JAKARTA, KOMPAS.com - Polisi kini tengah mendalami dugaan penjambretan yang dilakukan dengan modus AC mati pada taksi online di sekitar Bundaran Senayan.
Kapolsek Kebayoran Baru, AKBP Nugrahadi Kusuma mengatakan pihaknya juga tengah menelusuri pelat mobil yang ditumpangi korban.
“Ya intinya masih dalam penyelidikan, termasuk pelatnya,” kata Nugrahadi saat dihubungi Kompas.com melalui panggilan telepon, Selasa (16/6/2026).
Baca juga: AC Mati, Kaca Dibuka, Penumpang Taksi Online Jadi Korban Jambret di Senayan
Untuk memastikan status pengemudi tersebut, polisi juga berkoordinasi dengan Grab dan Gojek.
“Kami juga koordinasi dengan Grab dan Gojek,” kata dia.
Namun sejauh ini, polisi belum menerima laporan resmi dari korban.
Untuk itu, Nugrahadi mengimbau agar korban maupun kerabatnya untuk melaporkan kejadian untuk kepentingan penyelidikan.
Kompas.com juga berupaya mengonfirmasi kejadian ini kepada kerabat korban.
Pacar korban, Dito, yang dikontak Kompas.com melalui Direct Message (DM) Instagram belum bisa menjelaskan secara rinci kronologi kejadiannya saat ditanyakan.
Dia hanya menyebutkan bahwa video yang beredar saat ini di media sosial dia dapat dari mobil yang berada di belakang taksi online pacarnya.
Saat itu, pengemudi mobil itu ikut melipir ke pinggir jalan untuk menyerahkan rekaman dari kamera dashboard-nya.
“Video dashcam diambil dari mobil yang ada di belakang Grab pacar saya, kebetulan berbaik hati ketika itu langsung ikutan minggir juga,” kata Dito saat dihubungi terpisah.
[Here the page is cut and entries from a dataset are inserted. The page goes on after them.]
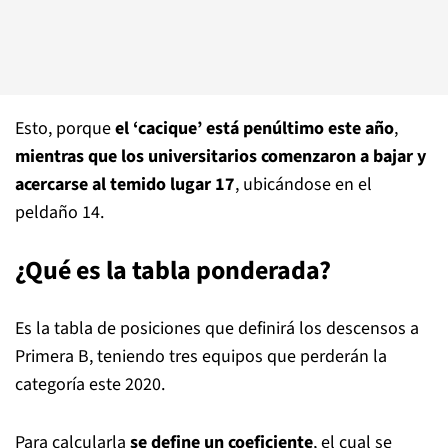
Esto, porque
el ‘cacique’ está penúltimo este año
,
mientras que los universitarios comenzaron a bajar y
acercarse al temido lugar 17
, ubicándose en el
peldaño 14.
¿Qué es la tabla ponderada?
Es la tabla de posiciones que definirá los descensos a
Primera B, teniendo tres equipos que perderán la
categoría este 2020.
Para calcularla
se define un coeficiente
, el cual se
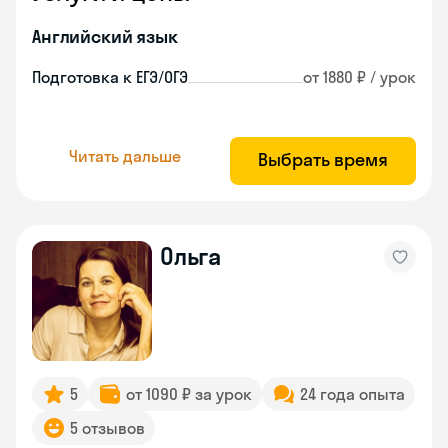
Английский язык
Подготовка к ЕГЭ/ОГЭ
от 1880 ₽ / урок
Читать дальше
Выбрать время
Ольга
5
от 1090 ₽ за урок
24 года опыта
5 отзывов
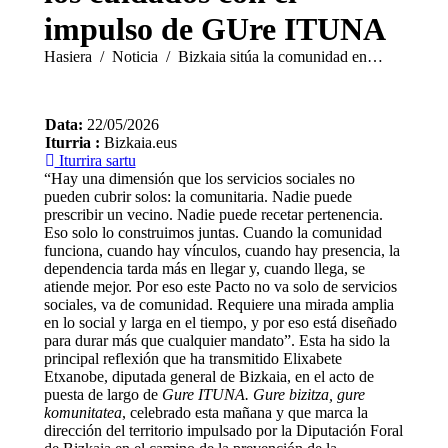
impulso de GUre ITUNA
You are here:
Hasiera
Noticia
Bizkaia sitúa la comunidad en…
Data:
22/05/2026
Iturria :
Bizkaia.eus
Iturrira sartu
“Hay una dimensión que los servicios sociales no
pueden cubrir solos: la comunitaria. Nadie puede
prescribir un vecino. Nadie puede recetar pertenencia.
Eso solo lo construimos juntas. Cuando la comunidad
funciona, cuando hay vínculos, cuando hay presencia, la
dependencia tarda más en llegar y, cuando llega, se
atiende mejor. Por eso este Pacto no va solo de servicios
sociales, va de comunidad. Requiere una mirada amplia
en lo social y larga en el tiempo, y por eso está diseñado
para durar más que cualquier mandato”. Esta ha sido la
principal reflexión que ha transmitido Elixabete
Etxanobe, diputada general de Bizkaia, en el acto de
puesta de largo de
Gure ITUNA. Gure bizitza, gure
komunitatea
, celebrado esta mañana y que marca la
dirección del territorio impulsado por la Diputación Foral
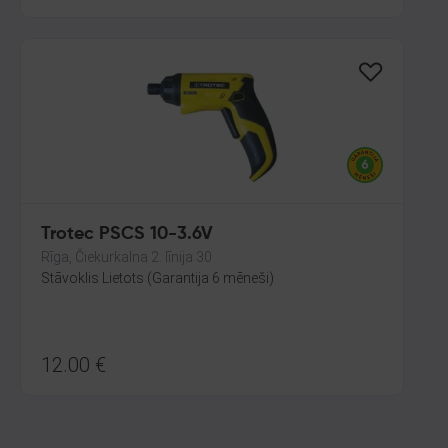
Trotec PSCS 10-3.6V
Rīga, Čiekurkalna 2. līnija 30
Stāvoklis Lietots (Garantija 6 mēneši)
12.00
€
Sebelumnya diberitakan seorang penumpang taksi online jadi korban penjambretan di tengah perjalanannya di Jalan Jenderal Sudirman arah Blok M.
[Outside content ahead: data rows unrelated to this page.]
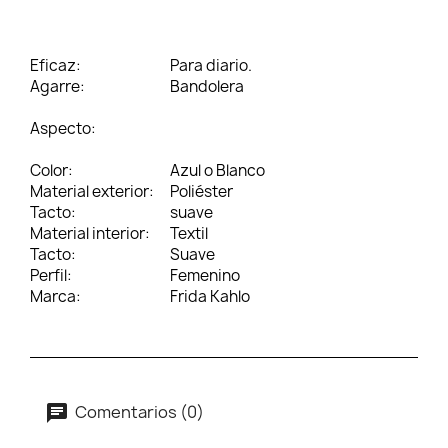
Eficaz:
Para diario.
Agarre:
Bandolera
Aspecto:
Color:
Azul o Blanco
Material exterior:
Poliéster
Tacto:
suave
Material interior:
Textil
Tacto:
Suave
Perfil:
Femenino
Marca:
Frida Kahlo
Comentarios (0)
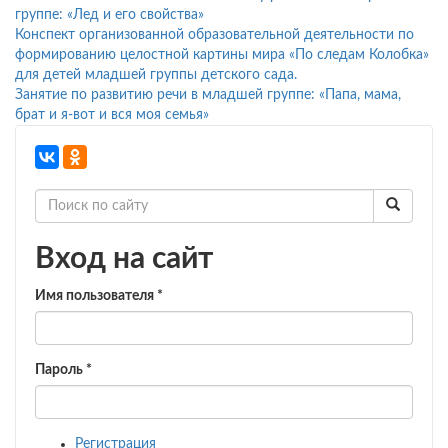
группе: «Лед и его свойства»
Конспект организованной образовательной деятельности по
формированию целостной картины мира «По следам Колобка»
для детей младшей группы детского сада.
Занятие по развитию речи в младшей группе: «Папа, мама,
брат и я-вот и вся моя семья»
Вход на сайт
Имя пользователя
*
Пароль
*
Регистрация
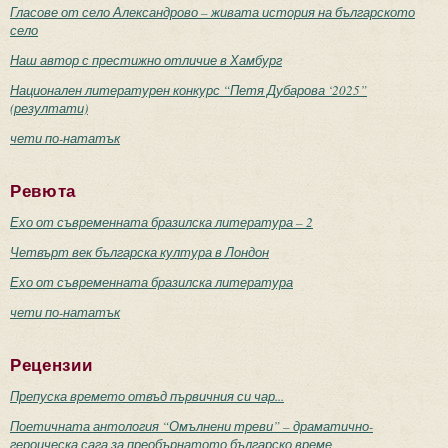
Гласове от село Александрово – живата история на българското
село
Наш автор с престижно отличие в Хамбург
Национален литературен конкурс “Петя Дубарова ‘2025”
(резултати)
чети по-нататък
Ревюта
Ехо от съвременната бразилска литература – 2
Четвърт век българска култура в Лондон
Ехо от съвременната бразилска литература
чети по-нататък
Рецензии
Препуска времето отвъд първичния си чар...
Поетичната антология “Омълнени треви” – драматично-
героическа сага за преобърнатото българско време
Baca juga: Begal dan Jambret Marak di Jakarta, Kita Harus Apa?
Pihak manajemen menyampaikan rasa prihatin atas kejadian yang menimpa penumpang.
Menurut unggahan @jakartapusat.info, kejadian ini bermula saat pengemudi taksi online Grab yang ditumpangi korban menyebutkan bahwa mesin pendingin (AC) pada mobilnya sedang tak berfungsi.